**PROMPT**
Convert the rows below into a JSON list of strings, with one string for each line of text. Omit blank lines, and leave the pictures out.
>>>>>
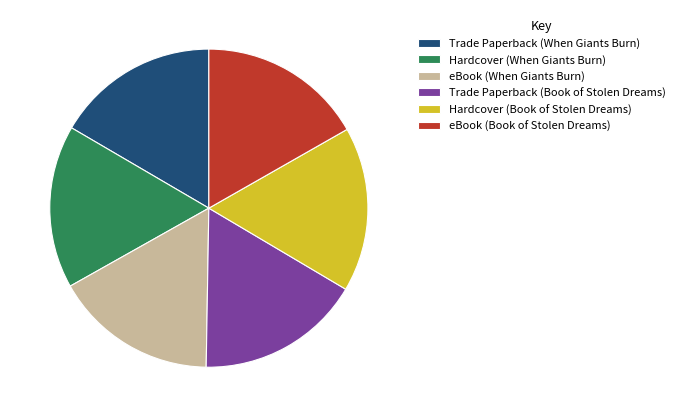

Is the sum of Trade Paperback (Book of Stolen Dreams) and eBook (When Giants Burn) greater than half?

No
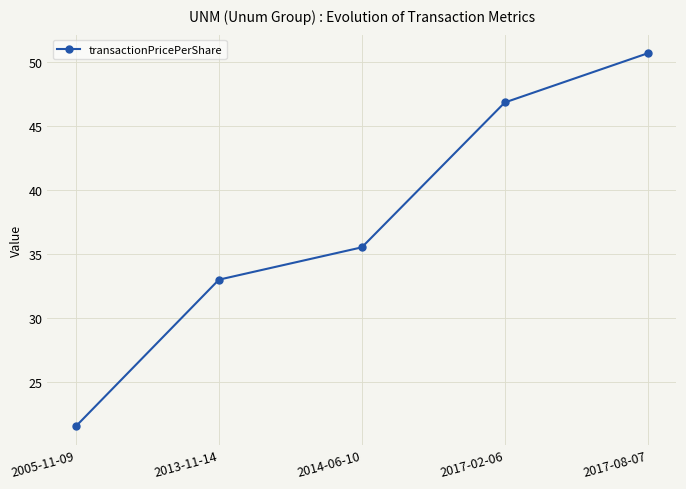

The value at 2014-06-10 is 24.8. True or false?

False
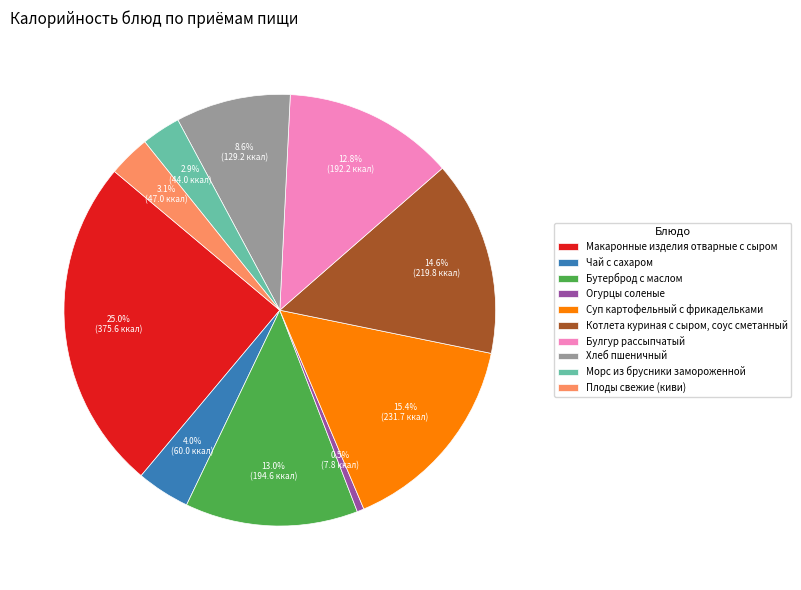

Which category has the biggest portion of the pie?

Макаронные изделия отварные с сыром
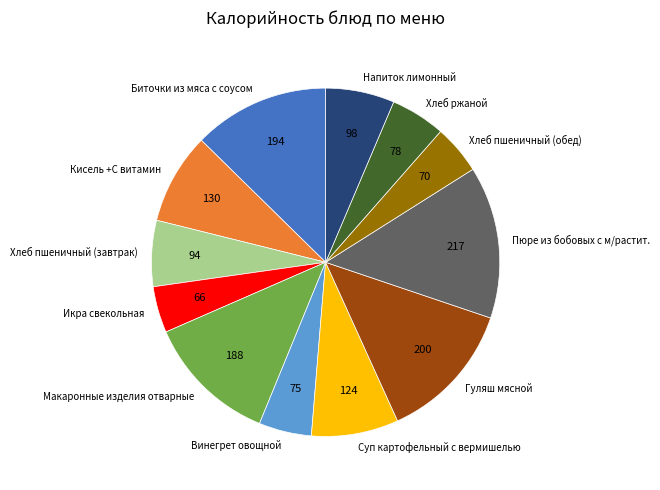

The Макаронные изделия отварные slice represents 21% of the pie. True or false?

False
<<<<<
**PROBLEM SOLUTION**
[
  "Is the sum of Trade Paperback (Book of Stolen Dreams) and eBook (When Giants Burn) greater than half?",
  "No",
  "The value at 2014-06-10 is 24.8. True or false?",
  "False",
  "Which category has the biggest portion of the pie?",
  "Макаронные изделия отварные с сыром",
  "The Макаронные изделия отварные slice represents 21% of the pie. True or false?",
  "False"
]